The officers will support efforts to help re-establish a local police presence in newly liberated areas and "provide strategic advice to Iraqi police on issues related to gender, diversity and human rights within their communities," the release said.

"The Honorable Chrystia Freeland, Minister of Foreign Affairs; the Honorable Marie-Claude Bibeau, Minister of International Development and La Francophonie; and the Honorable Ralph Goodale, Minister of Public Safety and Emergency Preparedness, today announced that Canada will be deploying up to 20 police officers to Iraq," the release stated.

The officers will also provide training on community-based policing techniques to encourage Iraqi police to engage peaceably with all segments of their communities with a focus on women and children, the release added.
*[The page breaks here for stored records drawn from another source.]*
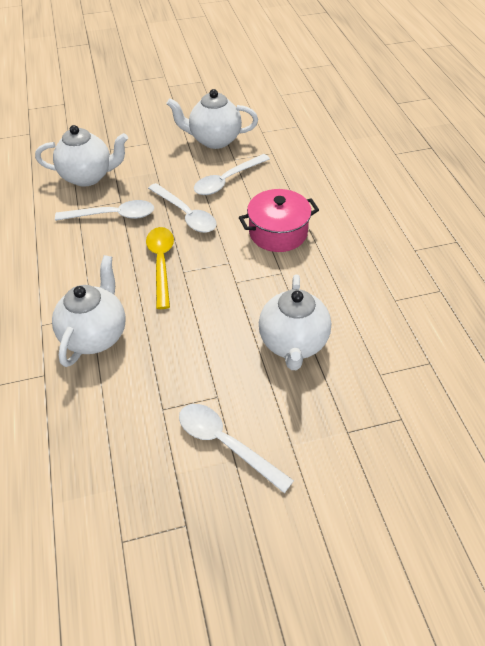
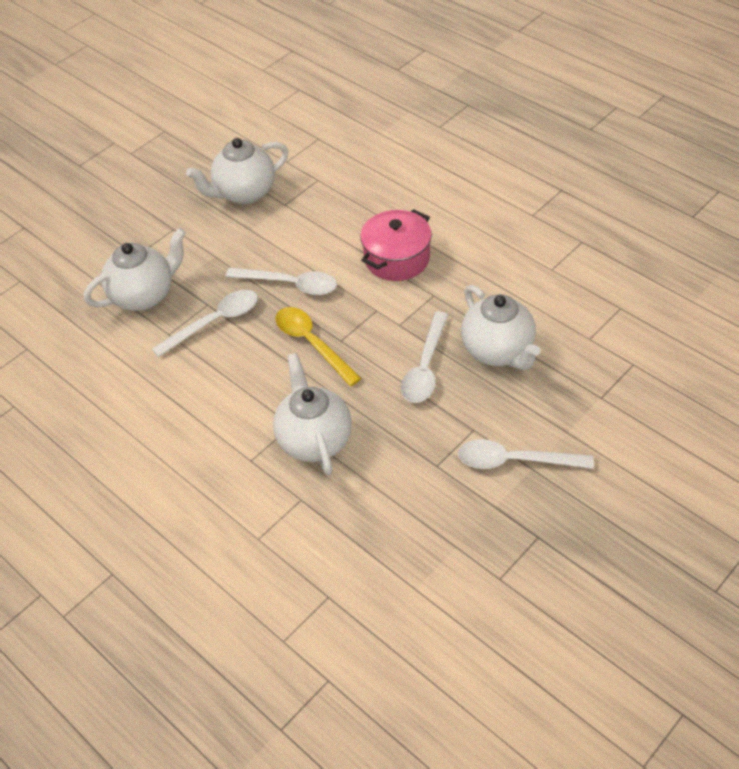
camera: 30 degrees left, 0 degrees up
white spoon [194,154,270,195] -> white spoon moved to [401,312,448,403]

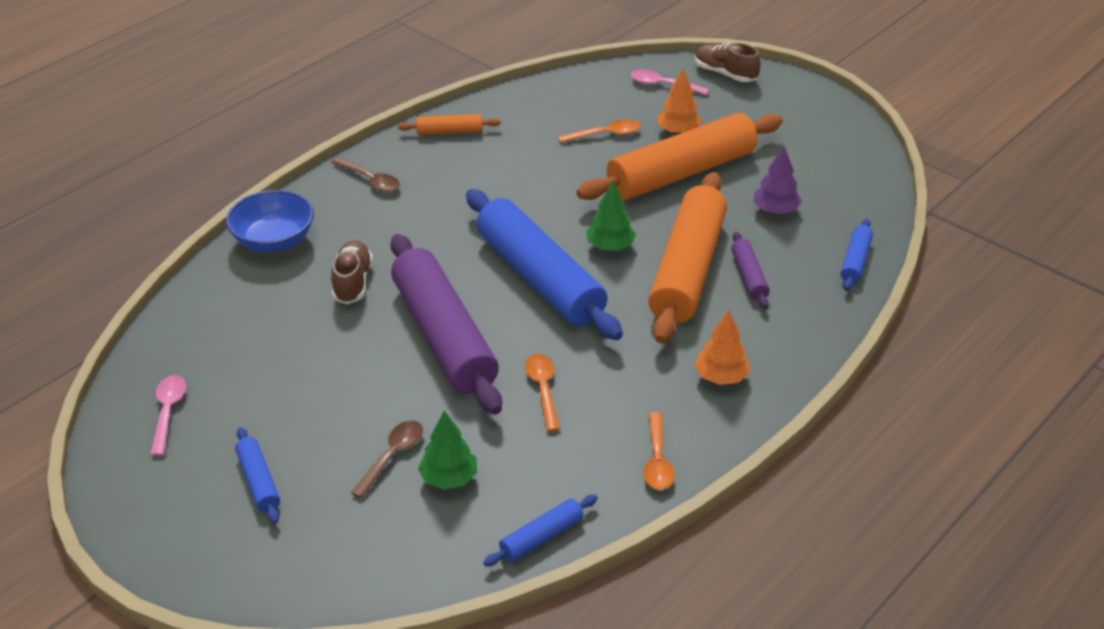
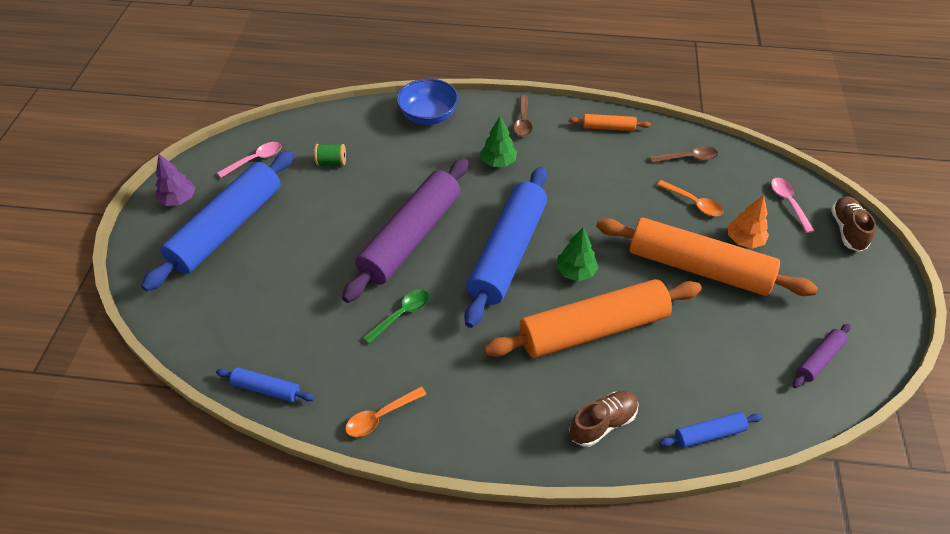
camera: 55 degrees right, 10 degrees up
blue rolling pin [235,427,280,524] -> blue rolling pin [141,150,294,291], size x2.30
brown shoe [331,240,373,304] -> brown shoe moved to [569,391,638,447]
brown spoon [351,420,423,499] -> brown spoon moved to [650,146,718,163]
orange rolling pin [398,114,501,135] -> orange rolling pin turned 45 degrees counterclockwise [569,114,651,131]
green tree [418,411,477,490] -> green tree moved to [480,116,517,167]
orange spoon [525,354,560,431] -> green spoon [363,289,429,344]
orange tree [695,310,750,385] -> none
purple rolling pin [731,232,769,308] -> purple rolling pin moved to [793,324,851,388]
purple tree [754,146,802,214] -> purple tree moved to [156,154,195,206]
none -> green spool [314,144,346,166]

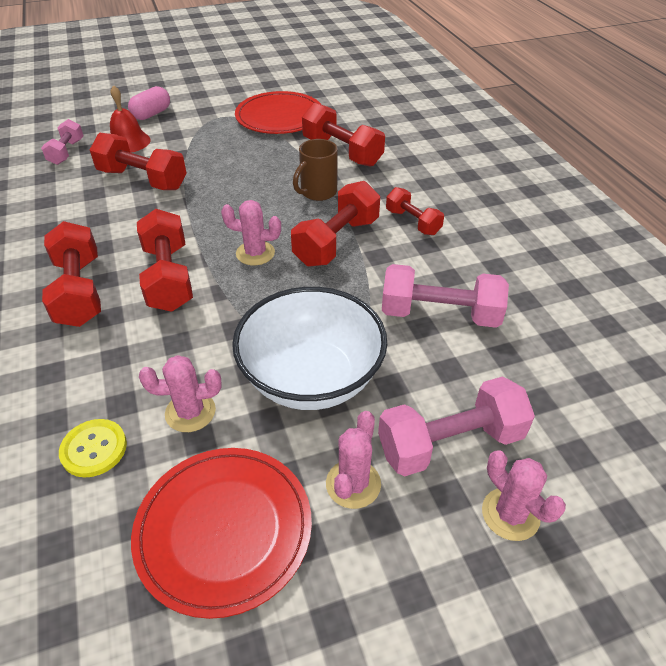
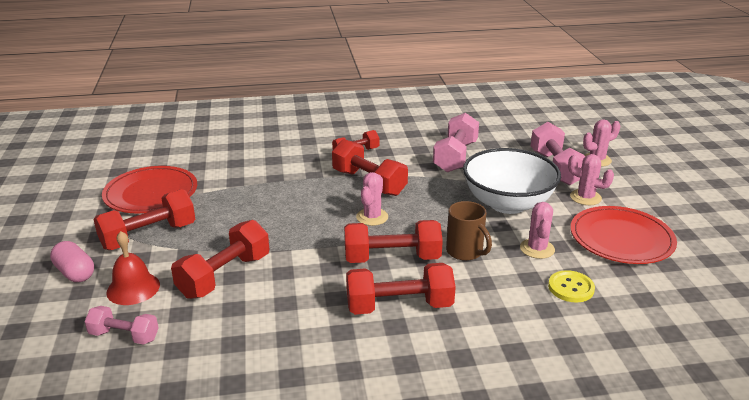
camera: 80 degrees left, 15 degrees down
brown mug [293,139,338,201] -> brown mug moved to [446,201,492,261]
red dumbbell [302,103,385,167] -> red dumbbell moved to [93,189,195,250]

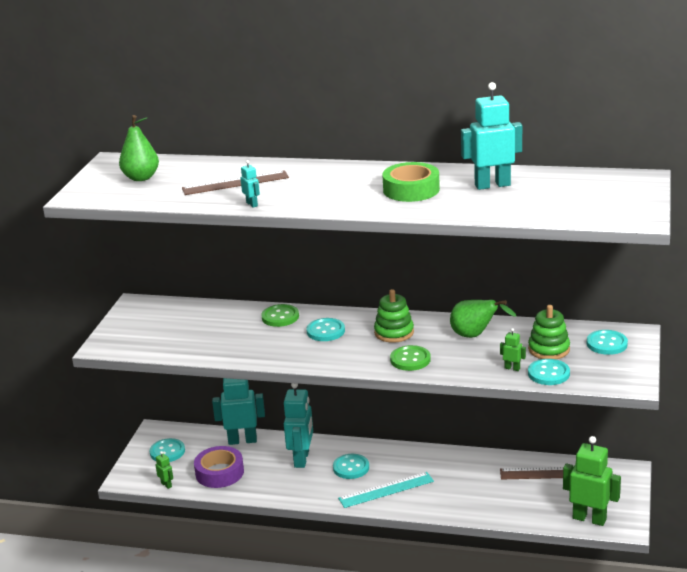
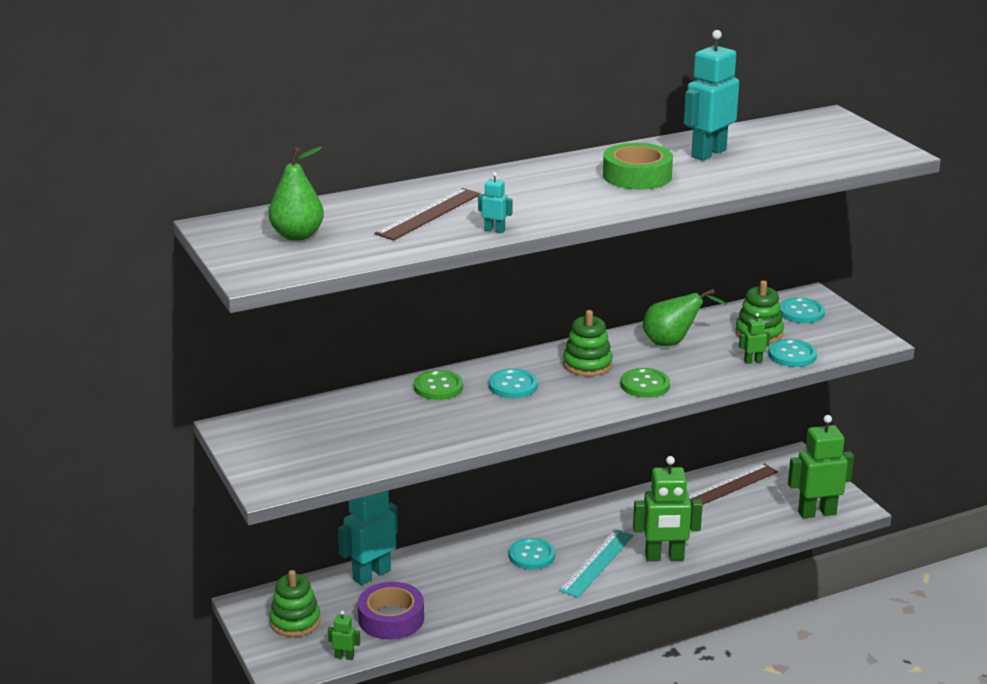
camera: 40 degrees left, 0 degrees up
turquoise button [150,438,185,462] -> green stacking toy [269,570,321,637]
turquoise robot [284,383,313,468] -> none
none -> green robot [633,456,703,561]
Bibeau said Canada will continue to uphold human dignity and speak out for the most vulnerable, including women and girls — who are among the most severely affected by the conflict in Iraq — through its new Feminist International Assistance Policy.

"This mission provides Canadian policewomen with a unique opportunity to train and advise Iraqi police officers and contribute positively to creating longer-term stability, security and prosperity, Bibeau said.

The policing effort is part of Canada’s overall strategy in the Middle East to defeat the Islamic State terror group (outlawed in Russia), according to the release.

On February 8, 2016, Ottawa announced its strategy to address the crises in Iraq and Syria, which included plans for law enforcement capacity building and training.